*** Supplied entries Section Begins ***

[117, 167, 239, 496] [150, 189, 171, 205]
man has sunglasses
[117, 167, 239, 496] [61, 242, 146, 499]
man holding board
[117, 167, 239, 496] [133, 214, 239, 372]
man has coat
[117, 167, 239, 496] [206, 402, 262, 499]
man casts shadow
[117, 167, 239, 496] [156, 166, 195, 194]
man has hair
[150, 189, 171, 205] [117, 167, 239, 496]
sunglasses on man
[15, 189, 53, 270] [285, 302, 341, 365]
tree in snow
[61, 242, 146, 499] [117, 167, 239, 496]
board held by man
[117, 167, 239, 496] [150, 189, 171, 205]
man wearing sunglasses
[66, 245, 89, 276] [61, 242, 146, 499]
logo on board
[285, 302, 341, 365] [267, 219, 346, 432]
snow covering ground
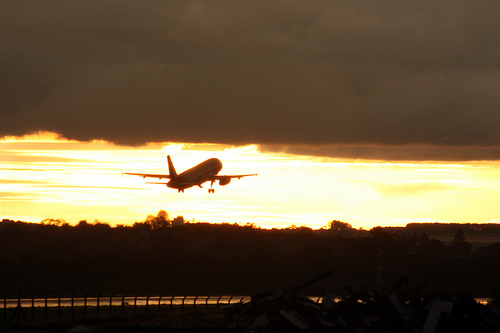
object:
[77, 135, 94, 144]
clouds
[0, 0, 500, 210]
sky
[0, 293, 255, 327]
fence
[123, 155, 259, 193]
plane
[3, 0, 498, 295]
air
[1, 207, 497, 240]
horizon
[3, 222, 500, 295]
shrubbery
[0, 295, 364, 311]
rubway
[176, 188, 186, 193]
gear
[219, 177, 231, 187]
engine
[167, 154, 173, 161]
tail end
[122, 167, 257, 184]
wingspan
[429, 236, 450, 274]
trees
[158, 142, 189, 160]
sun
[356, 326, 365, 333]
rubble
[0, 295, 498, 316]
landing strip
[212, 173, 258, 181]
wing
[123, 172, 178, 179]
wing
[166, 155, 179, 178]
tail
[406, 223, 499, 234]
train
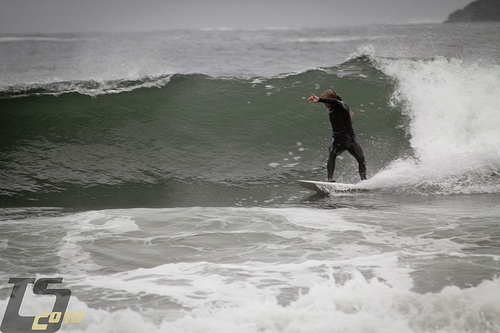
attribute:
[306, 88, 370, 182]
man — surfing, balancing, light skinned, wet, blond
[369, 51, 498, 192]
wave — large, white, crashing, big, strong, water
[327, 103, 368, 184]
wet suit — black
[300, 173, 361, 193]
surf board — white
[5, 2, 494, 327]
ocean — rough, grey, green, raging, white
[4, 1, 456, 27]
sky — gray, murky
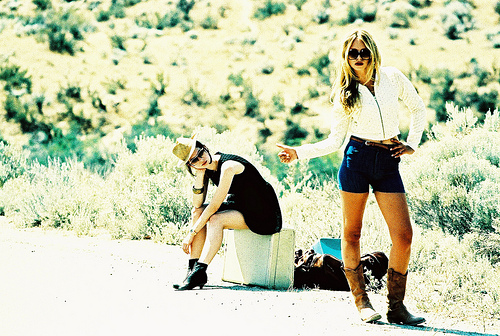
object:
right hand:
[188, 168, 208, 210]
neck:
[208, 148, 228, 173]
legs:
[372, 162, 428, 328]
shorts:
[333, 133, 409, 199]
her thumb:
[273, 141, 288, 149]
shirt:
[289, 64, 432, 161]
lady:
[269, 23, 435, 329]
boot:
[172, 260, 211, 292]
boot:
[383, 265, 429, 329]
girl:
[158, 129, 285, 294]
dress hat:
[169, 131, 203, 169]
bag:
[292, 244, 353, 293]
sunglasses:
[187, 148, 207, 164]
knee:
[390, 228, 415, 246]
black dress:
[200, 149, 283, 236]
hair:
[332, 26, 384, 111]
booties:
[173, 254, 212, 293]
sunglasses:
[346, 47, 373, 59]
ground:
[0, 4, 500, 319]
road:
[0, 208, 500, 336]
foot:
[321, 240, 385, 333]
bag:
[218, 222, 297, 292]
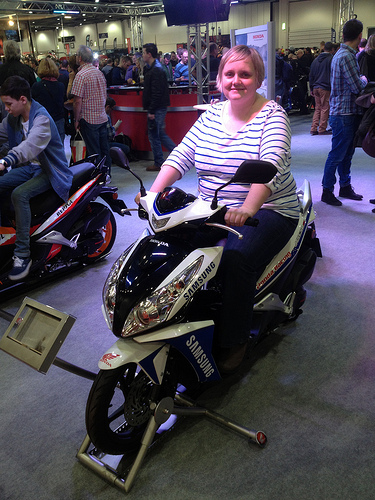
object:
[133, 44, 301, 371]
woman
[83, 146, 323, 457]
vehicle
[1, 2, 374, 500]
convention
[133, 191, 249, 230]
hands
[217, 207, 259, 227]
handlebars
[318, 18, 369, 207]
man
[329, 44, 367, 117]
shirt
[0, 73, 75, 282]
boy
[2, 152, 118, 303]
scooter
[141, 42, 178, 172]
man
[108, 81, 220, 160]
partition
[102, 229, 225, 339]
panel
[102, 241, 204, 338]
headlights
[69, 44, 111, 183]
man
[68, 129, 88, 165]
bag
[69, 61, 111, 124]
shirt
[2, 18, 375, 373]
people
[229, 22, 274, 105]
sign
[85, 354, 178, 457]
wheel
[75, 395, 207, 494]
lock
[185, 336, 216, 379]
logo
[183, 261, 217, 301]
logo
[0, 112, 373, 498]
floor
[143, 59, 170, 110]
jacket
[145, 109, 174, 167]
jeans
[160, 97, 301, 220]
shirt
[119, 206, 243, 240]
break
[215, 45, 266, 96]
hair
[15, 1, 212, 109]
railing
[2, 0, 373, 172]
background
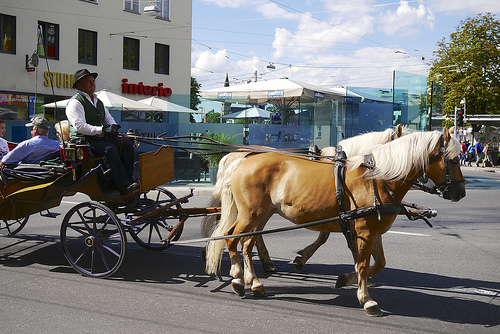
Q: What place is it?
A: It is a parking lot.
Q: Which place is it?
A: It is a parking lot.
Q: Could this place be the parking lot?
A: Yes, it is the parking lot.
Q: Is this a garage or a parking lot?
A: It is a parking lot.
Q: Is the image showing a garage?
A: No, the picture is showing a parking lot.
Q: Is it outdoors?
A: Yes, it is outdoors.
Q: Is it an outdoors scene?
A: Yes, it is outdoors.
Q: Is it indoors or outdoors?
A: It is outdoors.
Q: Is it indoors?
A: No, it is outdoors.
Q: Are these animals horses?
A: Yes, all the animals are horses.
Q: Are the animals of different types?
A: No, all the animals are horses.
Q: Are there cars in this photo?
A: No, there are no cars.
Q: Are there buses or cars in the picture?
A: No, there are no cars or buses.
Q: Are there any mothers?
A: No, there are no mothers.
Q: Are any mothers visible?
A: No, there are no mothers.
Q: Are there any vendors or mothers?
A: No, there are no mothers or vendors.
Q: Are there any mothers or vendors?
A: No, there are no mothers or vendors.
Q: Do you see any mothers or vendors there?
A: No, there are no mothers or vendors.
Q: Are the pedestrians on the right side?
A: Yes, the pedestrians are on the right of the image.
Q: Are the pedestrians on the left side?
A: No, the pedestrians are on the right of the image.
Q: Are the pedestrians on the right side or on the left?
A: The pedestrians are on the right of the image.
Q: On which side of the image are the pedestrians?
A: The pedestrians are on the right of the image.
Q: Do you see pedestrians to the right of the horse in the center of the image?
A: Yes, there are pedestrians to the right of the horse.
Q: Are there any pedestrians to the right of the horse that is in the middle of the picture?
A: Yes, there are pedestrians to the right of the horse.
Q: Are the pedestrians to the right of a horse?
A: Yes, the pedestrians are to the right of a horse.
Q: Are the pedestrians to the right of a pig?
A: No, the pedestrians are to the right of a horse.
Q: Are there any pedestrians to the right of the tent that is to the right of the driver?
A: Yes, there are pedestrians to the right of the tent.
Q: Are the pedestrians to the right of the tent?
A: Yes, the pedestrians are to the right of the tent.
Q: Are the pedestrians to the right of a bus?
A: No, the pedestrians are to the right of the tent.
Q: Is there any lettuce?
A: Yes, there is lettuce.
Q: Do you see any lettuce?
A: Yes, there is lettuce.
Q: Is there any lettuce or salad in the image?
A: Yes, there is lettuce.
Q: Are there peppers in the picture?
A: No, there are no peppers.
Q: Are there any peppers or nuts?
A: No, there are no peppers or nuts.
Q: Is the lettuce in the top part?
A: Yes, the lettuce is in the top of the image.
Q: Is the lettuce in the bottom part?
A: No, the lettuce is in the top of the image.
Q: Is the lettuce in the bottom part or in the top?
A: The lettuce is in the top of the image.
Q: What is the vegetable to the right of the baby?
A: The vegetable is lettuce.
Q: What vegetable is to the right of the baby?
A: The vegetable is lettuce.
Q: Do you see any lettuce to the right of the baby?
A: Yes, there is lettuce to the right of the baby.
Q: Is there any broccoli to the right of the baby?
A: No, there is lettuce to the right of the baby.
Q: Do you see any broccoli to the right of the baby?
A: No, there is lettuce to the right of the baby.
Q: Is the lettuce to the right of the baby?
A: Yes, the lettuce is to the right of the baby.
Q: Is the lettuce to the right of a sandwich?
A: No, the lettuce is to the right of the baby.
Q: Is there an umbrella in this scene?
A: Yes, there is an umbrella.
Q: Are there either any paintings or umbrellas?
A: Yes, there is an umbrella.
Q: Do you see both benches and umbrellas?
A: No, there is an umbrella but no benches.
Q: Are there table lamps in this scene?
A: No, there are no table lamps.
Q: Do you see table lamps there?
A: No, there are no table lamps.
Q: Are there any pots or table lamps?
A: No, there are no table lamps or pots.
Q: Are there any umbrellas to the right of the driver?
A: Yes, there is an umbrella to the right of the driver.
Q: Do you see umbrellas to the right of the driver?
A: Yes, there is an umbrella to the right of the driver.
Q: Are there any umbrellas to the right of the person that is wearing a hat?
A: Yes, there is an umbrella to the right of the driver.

*** Supplied entries Section Ends ***
*** Supplied entries Section Begins ***

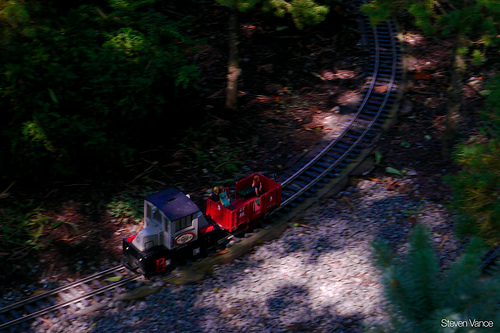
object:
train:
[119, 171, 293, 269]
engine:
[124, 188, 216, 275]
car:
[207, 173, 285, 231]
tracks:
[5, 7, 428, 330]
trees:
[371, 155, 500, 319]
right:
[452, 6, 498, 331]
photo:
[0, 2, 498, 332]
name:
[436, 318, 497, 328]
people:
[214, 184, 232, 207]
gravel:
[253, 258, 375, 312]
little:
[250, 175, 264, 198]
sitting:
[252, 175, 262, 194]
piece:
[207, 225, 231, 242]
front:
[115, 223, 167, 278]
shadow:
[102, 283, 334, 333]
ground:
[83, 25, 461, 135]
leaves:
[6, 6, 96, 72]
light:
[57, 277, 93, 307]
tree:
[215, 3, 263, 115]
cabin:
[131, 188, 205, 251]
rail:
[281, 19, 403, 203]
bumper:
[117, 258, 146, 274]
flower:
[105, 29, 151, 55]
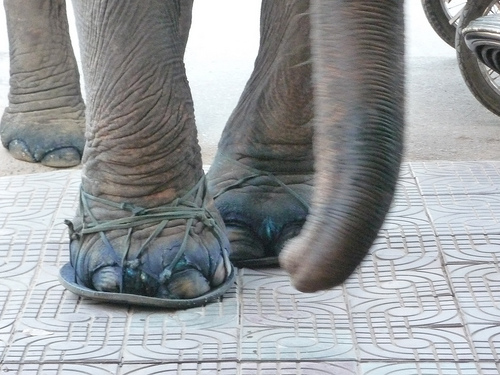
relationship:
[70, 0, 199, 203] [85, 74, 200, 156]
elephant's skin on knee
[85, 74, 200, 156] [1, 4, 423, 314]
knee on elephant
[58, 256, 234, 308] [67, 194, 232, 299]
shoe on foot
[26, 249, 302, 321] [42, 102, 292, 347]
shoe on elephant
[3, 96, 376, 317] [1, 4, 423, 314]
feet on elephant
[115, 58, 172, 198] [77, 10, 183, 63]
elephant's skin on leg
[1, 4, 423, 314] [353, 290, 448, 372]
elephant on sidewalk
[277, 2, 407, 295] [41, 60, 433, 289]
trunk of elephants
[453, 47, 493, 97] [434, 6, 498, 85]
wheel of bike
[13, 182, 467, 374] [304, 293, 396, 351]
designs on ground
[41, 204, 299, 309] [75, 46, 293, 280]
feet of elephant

*** Supplied entries Section Ends ***

- Try it
How many lines in the rows above contain the word "wearing"? Reply with the number alone.

- Output of the exercise
2